---- STUDY MATERIAL

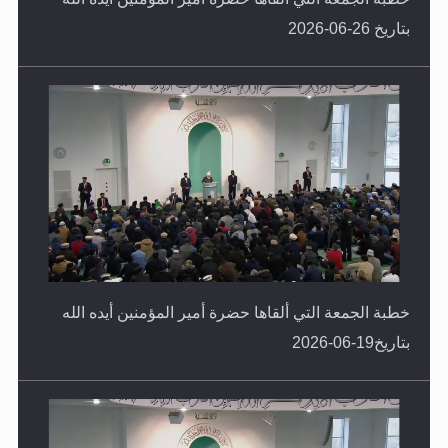
بتاريخ 26-06-2026
خطبة الجمعة التي ألقاها حضرة أمير المؤمنين أيده الله
بتاريخ19-06-2026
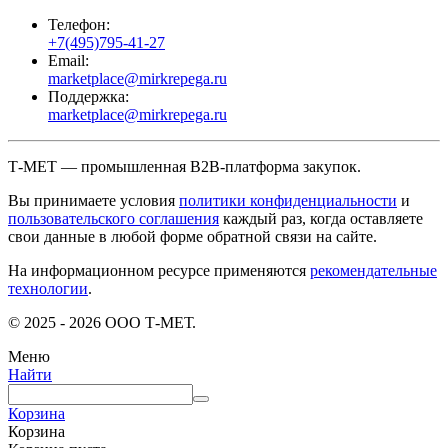
Телефон:
+7(495)795-41-27
Email:
marketplace@mirkrepega.ru
Поддержка:
marketplace@mirkrepega.ru
Т-МЕТ — промышленная B2B-платформа закупок.
Вы принимаете условия
политики конфиденциальности
и
пользовательского соглашения
каждый раз, когда оставляете
свои данные в любой форме обратной связи на сайте.
На информационном ресурсе применяются
рекомендательные
технологии
.
© 2025 - 2026 ООО Т-МЕТ.
Меню
Найти
Корзина
Корзина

--------

_EXERCISE DESCRIPTION_.
Output every line of the listing above verbatim, omitting the pictures.

_WRITTEN RESPONSE_.
بتاريخ 26-06-2026
خطبة الجمعة التي ألقاها حضرة أمير المؤمنين أيده الله
بتاريخ19-06-2026
Телефон:
+7(495)795-41-27
Email:
marketplace@mirkrepega.ru
Поддержка:
marketplace@mirkrepega.ru
Т-МЕТ — промышленная B2B-платформа закупок.
Вы принимаете условия
политики конфиденциальности
и
пользовательского соглашения
каждый раз, когда оставляете
свои данные в любой форме обратной связи на сайте.
На информационном ресурсе применяются
рекомендательные
технологии
.
© 2025 - 2026 ООО Т-МЕТ.
Меню
Найти
Корзина
Корзина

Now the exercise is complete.